Wear: Among the 1,762 wear samples, 1,662 were correctly identified, showing a slight decline from the pre-augmentation performance. 55 were misclassified as normal, and 45 were classified as cracks.
Crack: For crack samples, the model correctly classified 287 out of 469 samples. However, the increase in misclassifications, particularly into the wear category (132 samples), indicates that while the model’s ability to detect cracks improved, it also became more prone to confusion between similar classes.

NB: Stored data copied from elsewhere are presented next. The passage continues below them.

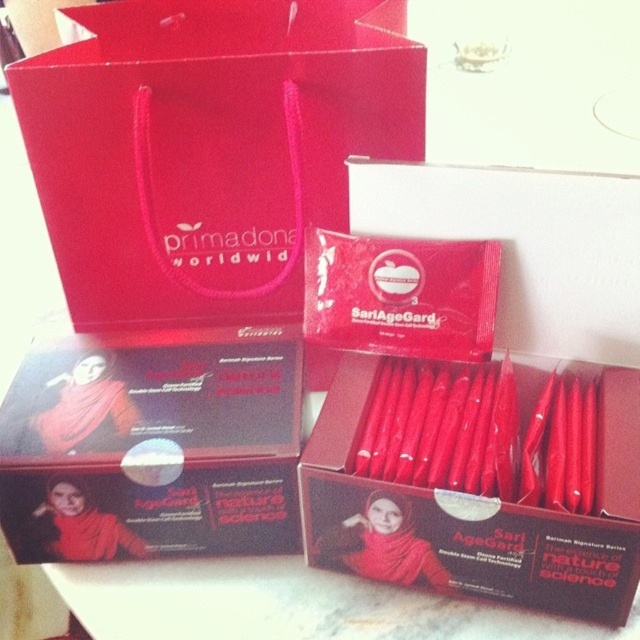
Based on the photo, can you confirm if matte red packet at center is smaller than matte black box at center?

Actually, matte red packet at center might be larger than matte black box at center.

Can you confirm if matte red packet at center is taller than matte black box at center?

Indeed, matte red packet at center has a greater height compared to matte black box at center.

The height and width of the screenshot is (640, 640). What do you see at coordinates (477, 481) in the screenshot?
I see `matte red packet at center` at bounding box center [477, 481].

Locate an element on the screen. matte red packet at center is located at coordinates (477, 481).

Can you confirm if matte paper bag at upper left is positioned below matte red packet at center?

No.

Between point (99, 124) and point (332, 524), which one is positioned in front?

Point (332, 524) is more forward.

The image size is (640, 640). Identify the location of matte paper bag at upper left. (209, 145).

Between matte paper bag at upper left and matte black box at center, which one has less height?

Standing shorter between the two is matte black box at center.

Can you confirm if matte paper bag at upper left is positioned below matte black box at center?

Actually, matte paper bag at upper left is above matte black box at center.

The width and height of the screenshot is (640, 640). What do you see at coordinates (209, 145) in the screenshot? I see `matte paper bag at upper left` at bounding box center [209, 145].

Locate an element on the screen. matte paper bag at upper left is located at coordinates (209, 145).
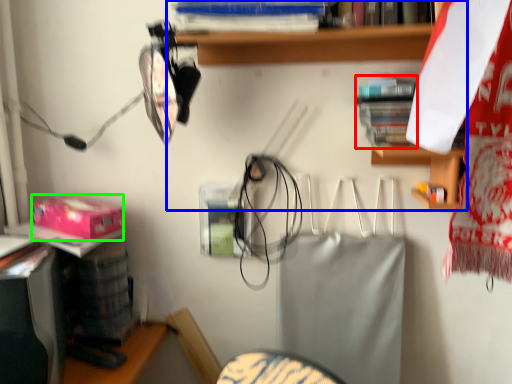
Question: Considering the real-world distances, which object is closest to book (highlighted by a red box)? shelf (highlighted by a blue box) or box (highlighted by a green box).

Choices:
 (A) shelf
 (B) box

Answer: (A)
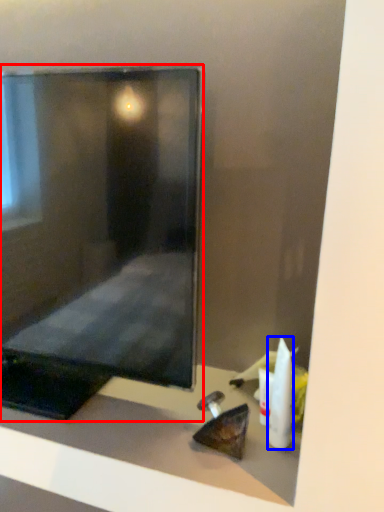
Question: Which object is closer to the camera taking this photo, computer monitor (highlighted by a red box) or toiletry (highlighted by a blue box)?

Choices:
 (A) computer monitor
 (B) toiletry

Answer: (A)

The RF model’s performance metrics slightly declined after augmentation, with a noticeable misclassification increase across all classes. However, the model showed a marked improvement in identifying normal samples, which were previously underrepresented. The increase in true positives for the normal class suggests that the augmented data provided more diverse examples for the model to learn from, reducing bias towards the majority class (wear). The trade-off here is an increase in the number of misclassified samples, particularly for the crack class. This may indicate that the augmented data introduced new complexities that the RF model struggled to generalize.
Gradient boosting (GB) results before augmentation:
Normal: Out of 196 normal samples, 165 were correctly classified, with 31 misclassified as crack, similar to RF.

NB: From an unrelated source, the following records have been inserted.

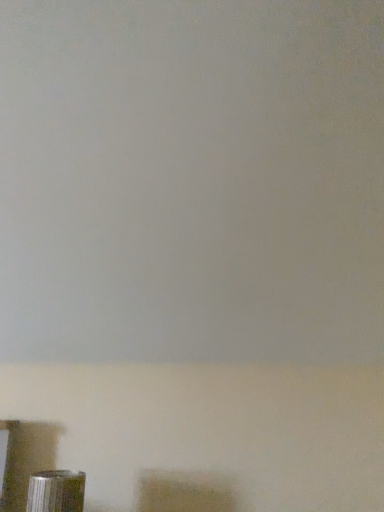
Measure the distance between shiny metallic can at bottom left and camera.

They are 3.92 feet apart.

What is the approximate height of shiny metallic can at bottom left?

shiny metallic can at bottom left is 5.59 inches tall.

The image size is (384, 512). In order to click on shiny metallic can at bottom left in this screenshot , I will do `click(56, 490)`.

Describe the element at coordinates (56, 490) in the screenshot. The image size is (384, 512). I see `shiny metallic can at bottom left` at that location.

Identify the location of shiny metallic can at bottom left. The image size is (384, 512). (56, 490).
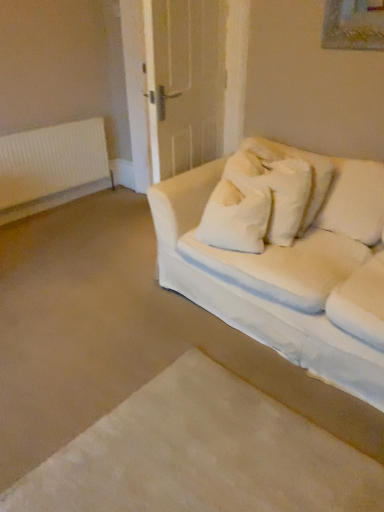
Question: Is white fabric couch at right next to white plastic radiator at left?

Choices:
 (A) yes
 (B) no

Answer: (B)

Question: Is white fabric couch at right positioned before white plastic radiator at left?

Choices:
 (A) yes
 (B) no

Answer: (A)

Question: Considering the relative sizes of white fabric couch at right and white plastic radiator at left in the image provided, is white fabric couch at right shorter than white plastic radiator at left?

Choices:
 (A) no
 (B) yes

Answer: (A)

Question: Does white fabric couch at right have a greater height compared to white plastic radiator at left?

Choices:
 (A) no
 (B) yes

Answer: (B)

Question: From the image's perspective, does white fabric couch at right appear higher than white plastic radiator at left?

Choices:
 (A) yes
 (B) no

Answer: (B)

Question: From a real-world perspective, is white fabric couch at right located beneath white plastic radiator at left?

Choices:
 (A) yes
 (B) no

Answer: (B)

Question: Does white fabric couch at right appear on the right side of white soft carpet at lower left?

Choices:
 (A) yes
 (B) no

Answer: (A)

Question: Is the depth of white fabric couch at right greater than that of white soft carpet at lower left?

Choices:
 (A) yes
 (B) no

Answer: (A)

Question: Is white fabric couch at right smaller than white soft carpet at lower left?

Choices:
 (A) no
 (B) yes

Answer: (A)

Question: Is white fabric couch at right placed right next to white soft carpet at lower left?

Choices:
 (A) yes
 (B) no

Answer: (B)

Question: From the image's perspective, is white fabric couch at right above white soft carpet at lower left?

Choices:
 (A) yes
 (B) no

Answer: (A)

Question: Is white fabric couch at right thinner than white soft carpet at lower left?

Choices:
 (A) yes
 (B) no

Answer: (A)

Question: From a real-world perspective, is white soft carpet at lower left below white fabric couch at right?

Choices:
 (A) no
 (B) yes

Answer: (B)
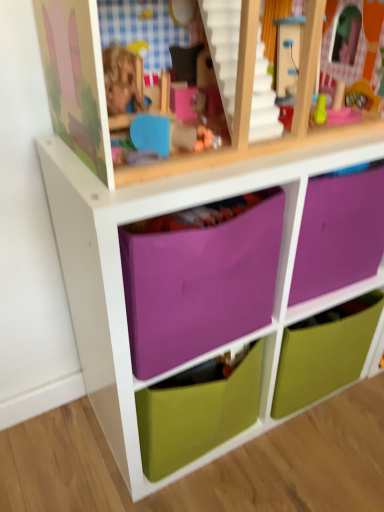
The width and height of the screenshot is (384, 512). Describe the element at coordinates (199, 280) in the screenshot. I see `purple fabric drawer at center, acting as the 2th drawer starting from the top` at that location.

Where is `purple fabric drawer at center, acting as the second drawer starting from the bottom`? The image size is (384, 512). purple fabric drawer at center, acting as the second drawer starting from the bottom is located at coordinates (199, 280).

From the image's perspective, is purple fabric drawer at center, marked as the third drawer in a bottom-to-top arrangement, above or below purple fabric drawer at center, acting as the 2th drawer starting from the top?

Clearly, from the image's perspective, purple fabric drawer at center, marked as the third drawer in a bottom-to-top arrangement, is above purple fabric drawer at center, acting as the 2th drawer starting from the top.

Is purple fabric drawer at center, marked as the third drawer in a bottom-to-top arrangement, turned away from purple fabric drawer at center, acting as the 2th drawer starting from the top?

Yes, purple fabric drawer at center, marked as the third drawer in a bottom-to-top arrangement, is facing away from purple fabric drawer at center, acting as the 2th drawer starting from the top.

From a real-world perspective, which drawer is the 1st one underneath the purple fabric drawer at center, marked as the third drawer in a bottom-to-top arrangement? Please provide its 2D coordinates.

[(199, 280)]

Consider the image. Can you confirm if purple fabric drawer at center, acting as the first drawer starting from the top, is bigger than purple fabric drawer at center, acting as the second drawer starting from the bottom?

No.

Considering the relative positions of green matte drawer at center, which appears as the first drawer when ordered from the bottom, and purple fabric drawer at center, marked as the third drawer in a bottom-to-top arrangement, in the image provided, is green matte drawer at center, which appears as the first drawer when ordered from the bottom, in front of purple fabric drawer at center, marked as the third drawer in a bottom-to-top arrangement,?

No, green matte drawer at center, which appears as the first drawer when ordered from the bottom, is further to the viewer.

From a real-world perspective, does green matte drawer at center, which appears as the first drawer when ordered from the bottom, stand above purple fabric drawer at center, marked as the third drawer in a bottom-to-top arrangement?

Incorrect, from a real-world perspective, green matte drawer at center, which appears as the first drawer when ordered from the bottom, is lower than purple fabric drawer at center, marked as the third drawer in a bottom-to-top arrangement.

Who is shorter, green matte drawer at center, which is the 3th drawer in top-to-bottom order, or purple fabric drawer at center, marked as the third drawer in a bottom-to-top arrangement?

Standing shorter between the two is purple fabric drawer at center, marked as the third drawer in a bottom-to-top arrangement.

Could you measure the distance between purple fabric drawer at center, acting as the 2th drawer starting from the top, and purple fabric drawer at center, acting as the first drawer starting from the top?

purple fabric drawer at center, acting as the 2th drawer starting from the top, and purple fabric drawer at center, acting as the first drawer starting from the top, are 1.64 inches apart.

Between purple fabric drawer at center, acting as the second drawer starting from the bottom, and purple fabric drawer at center, acting as the first drawer starting from the top, which one has larger size?

purple fabric drawer at center, acting as the second drawer starting from the bottom, is bigger.

Is purple fabric drawer at center, acting as the 2th drawer starting from the top, located outside purple fabric drawer at center, marked as the third drawer in a bottom-to-top arrangement?

Yes.

From a real-world perspective, between purple fabric drawer at center, acting as the second drawer starting from the bottom, and purple fabric drawer at center, acting as the first drawer starting from the top, who is vertically higher?

From a 3D spatial view, purple fabric drawer at center, acting as the first drawer starting from the top, is above.

Is green matte drawer at center, which is the 3th drawer in top-to-bottom order, taller or shorter than purple fabric drawer at center, acting as the second drawer starting from the bottom?

green matte drawer at center, which is the 3th drawer in top-to-bottom order, is shorter than purple fabric drawer at center, acting as the second drawer starting from the bottom.

Considering the sizes of green matte drawer at center, which appears as the first drawer when ordered from the bottom, and purple fabric drawer at center, acting as the second drawer starting from the bottom, in the image, is green matte drawer at center, which appears as the first drawer when ordered from the bottom, wider or thinner than purple fabric drawer at center, acting as the second drawer starting from the bottom,?

In the image, green matte drawer at center, which appears as the first drawer when ordered from the bottom, appears to be more narrow than purple fabric drawer at center, acting as the second drawer starting from the bottom.

Does green matte drawer at center, which appears as the first drawer when ordered from the bottom, turn towards purple fabric drawer at center, acting as the 2th drawer starting from the top?

Yes, green matte drawer at center, which appears as the first drawer when ordered from the bottom, faces towards purple fabric drawer at center, acting as the 2th drawer starting from the top.

From a real-world perspective, who is located higher, green matte drawer at center, which is the 3th drawer in top-to-bottom order, or purple fabric drawer at center, acting as the second drawer starting from the bottom?

purple fabric drawer at center, acting as the second drawer starting from the bottom, is physically above.

Is purple fabric drawer at center, acting as the second drawer starting from the bottom, spatially inside green matte drawer at center, which appears as the first drawer when ordered from the bottom, or outside of it?

purple fabric drawer at center, acting as the second drawer starting from the bottom, is not inside green matte drawer at center, which appears as the first drawer when ordered from the bottom, it's outside.

The width and height of the screenshot is (384, 512). I want to click on drawer beneath the purple fabric drawer at center, acting as the 2th drawer starting from the top (from a real-world perspective), so click(x=324, y=353).

From a real-world perspective, who is located higher, purple fabric drawer at center, acting as the second drawer starting from the bottom, or green matte drawer at center, which appears as the first drawer when ordered from the bottom?

purple fabric drawer at center, acting as the second drawer starting from the bottom, is physically above.

Is point (372, 264) farther from camera compared to point (276, 411)?

No.

Can you tell me how much purple fabric drawer at center, acting as the first drawer starting from the top, and green matte drawer at center, which is the 3th drawer in top-to-bottom order, differ in facing direction?

purple fabric drawer at center, acting as the first drawer starting from the top, and green matte drawer at center, which is the 3th drawer in top-to-bottom order, are facing 0.124 degrees away from each other.

Find the location of a particular element. drawer that is the 2nd one when counting rightward from the purple fabric drawer at center, acting as the first drawer starting from the top is located at coordinates (324, 353).

Does purple fabric drawer at center, marked as the third drawer in a bottom-to-top arrangement, have a lesser height compared to green matte drawer at center, which appears as the first drawer when ordered from the bottom?

Yes, purple fabric drawer at center, marked as the third drawer in a bottom-to-top arrangement, is shorter than green matte drawer at center, which appears as the first drawer when ordered from the bottom.

Is purple fabric drawer at center, marked as the third drawer in a bottom-to-top arrangement, at the left side of green matte drawer at center, which appears as the first drawer when ordered from the bottom?

Correct, you'll find purple fabric drawer at center, marked as the third drawer in a bottom-to-top arrangement, to the left of green matte drawer at center, which appears as the first drawer when ordered from the bottom.

At what (x,y) coordinates should I click in order to perform the action: click on drawer in front of the purple fabric drawer at center, acting as the first drawer starting from the top. Please return your answer as a coordinate pair (x, y). This screenshot has height=512, width=384. Looking at the image, I should click on (199, 280).

Locate an element on the screen. This screenshot has width=384, height=512. drawer behind the purple fabric drawer at center, marked as the third drawer in a bottom-to-top arrangement is located at coordinates (324, 353).

Estimate the real-world distances between objects in this image. Which object is closer to purple fabric drawer at center, acting as the 2th drawer starting from the top, green matte drawer at center, which is the 3th drawer in top-to-bottom order, or purple fabric drawer at center, marked as the third drawer in a bottom-to-top arrangement?

purple fabric drawer at center, marked as the third drawer in a bottom-to-top arrangement, is positioned closer to the anchor purple fabric drawer at center, acting as the 2th drawer starting from the top.

When comparing their distances from green matte drawer at center, which is the 3th drawer in top-to-bottom order, does purple fabric drawer at center, acting as the 2th drawer starting from the top, or purple fabric drawer at center, acting as the first drawer starting from the top, seem further?

purple fabric drawer at center, acting as the first drawer starting from the top, lies further to green matte drawer at center, which is the 3th drawer in top-to-bottom order, than the other object.

Estimate the real-world distances between objects in this image. Which object is closer to purple fabric drawer at center, marked as the third drawer in a bottom-to-top arrangement, purple fabric drawer at center, acting as the 2th drawer starting from the top, or green matte drawer at center, which is the 3th drawer in top-to-bottom order?

Among the two, purple fabric drawer at center, acting as the 2th drawer starting from the top, is located nearer to purple fabric drawer at center, marked as the third drawer in a bottom-to-top arrangement.

Considering their positions, is purple fabric drawer at center, marked as the third drawer in a bottom-to-top arrangement, positioned closer to purple fabric drawer at center, acting as the second drawer starting from the bottom, than green matte drawer at center, which appears as the first drawer when ordered from the bottom?

purple fabric drawer at center, marked as the third drawer in a bottom-to-top arrangement, lies closer to purple fabric drawer at center, acting as the second drawer starting from the bottom, than the other object.

Which object lies nearer to the anchor point green matte drawer at center, which is the 3th drawer in top-to-bottom order, purple fabric drawer at center, acting as the first drawer starting from the top, or purple fabric drawer at center, acting as the 2th drawer starting from the top?

purple fabric drawer at center, acting as the 2th drawer starting from the top, lies closer to green matte drawer at center, which is the 3th drawer in top-to-bottom order, than the other object.

When comparing their distances from purple fabric drawer at center, marked as the third drawer in a bottom-to-top arrangement, does green matte drawer at center, which is the 3th drawer in top-to-bottom order, or purple fabric drawer at center, acting as the second drawer starting from the bottom, seem further?

green matte drawer at center, which is the 3th drawer in top-to-bottom order, is positioned further to the anchor purple fabric drawer at center, marked as the third drawer in a bottom-to-top arrangement.

The image size is (384, 512). I want to click on drawer positioned between purple fabric drawer at center, acting as the second drawer starting from the bottom, and green matte drawer at center, which appears as the first drawer when ordered from the bottom, from near to far, so click(199, 278).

Wear: The GB model performed almost flawlessly for the wear class, correctly classifying 1,736 out of 1,737 samples, with only one misclassification as crack.
Crack: Among the crack samples, 134 out of 159 were correctly classified, with 25 misclassified as normal.
After Augmentation:
Normal: The sample size for normal increased significantly, with 448 out of 549 samples correctly identified. The misclassification rates were 58 as wear and 43 as crack, showing an improvement in identifying normal samples but with similar misclassification patterns as RF.

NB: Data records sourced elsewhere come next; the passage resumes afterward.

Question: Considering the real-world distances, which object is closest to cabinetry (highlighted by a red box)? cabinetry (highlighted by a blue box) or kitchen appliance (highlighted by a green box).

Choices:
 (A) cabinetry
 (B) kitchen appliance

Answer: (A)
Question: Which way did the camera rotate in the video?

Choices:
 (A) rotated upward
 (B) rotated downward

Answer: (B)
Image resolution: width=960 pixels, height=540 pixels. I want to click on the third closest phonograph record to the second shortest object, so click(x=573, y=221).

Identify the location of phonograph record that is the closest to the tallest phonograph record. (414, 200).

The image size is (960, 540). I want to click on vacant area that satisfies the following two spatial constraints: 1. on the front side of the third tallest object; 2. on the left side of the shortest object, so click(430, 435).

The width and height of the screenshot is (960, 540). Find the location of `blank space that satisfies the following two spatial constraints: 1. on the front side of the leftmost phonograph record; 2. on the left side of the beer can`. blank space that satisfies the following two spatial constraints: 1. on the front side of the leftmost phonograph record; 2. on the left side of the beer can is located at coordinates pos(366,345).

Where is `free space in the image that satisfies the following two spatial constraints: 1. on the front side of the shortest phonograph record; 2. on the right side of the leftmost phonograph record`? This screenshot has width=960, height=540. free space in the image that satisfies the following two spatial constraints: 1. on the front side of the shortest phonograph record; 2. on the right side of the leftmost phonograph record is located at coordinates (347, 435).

Wear: The GB model correctly identified 1,668 out of 1,762 wear samples, showing a slight decline in accuracy compared to the pre-augmentation results. This decline underscores the trade-offs involved in improving class representation through data augmentation.
Crack: The model correctly classified 278 out of 469 crack samples. However, misclassifications increased, with 56 labeled as normal and 135 as wear, indicating a similar challenge in distinguishing cracks from other classes.
The GB model, like RF, decreased overall performance metrics after augmentation, but with an improved true positive rate for the normal class. The augmentation led to a better balance in class representation, particularly for normal and crack samples, which were previously underrepresented. However, the model’s ability to accurately distinguish between similar fault types, especially wear and crack, was somewhat compromised. This suggests that while the augmented data helped address the class imbalance, it also introduced additional complexity that the model had difficulty managing, leading to increased misclassifications.
Table 6 shows the performance metrics involving the accuracy, precision, recall, and f1 score. Data augmentation through Gaussian noise and signal stretching significantly impacted the performance of both the RF and GB models. While traditional performance metrics such as accuracy, precision, and recall decreased, the true positive rates for minority classes (normal and crack) improved. This indicates that the models became better at detecting these underrepresented classes, albeit at the cost of increased misclassification in the more complex fault types (wear and crack). The augmentation process addressed the class imbalance, providing the models with a more diverse set of training examples. However, the introduction of more complex variations in the data likely contributed to the increase in misclassifications. This underscores the need to carefully balance augmentation techniques to ensure that while class representation is improved, the data remains distinguishable by the models.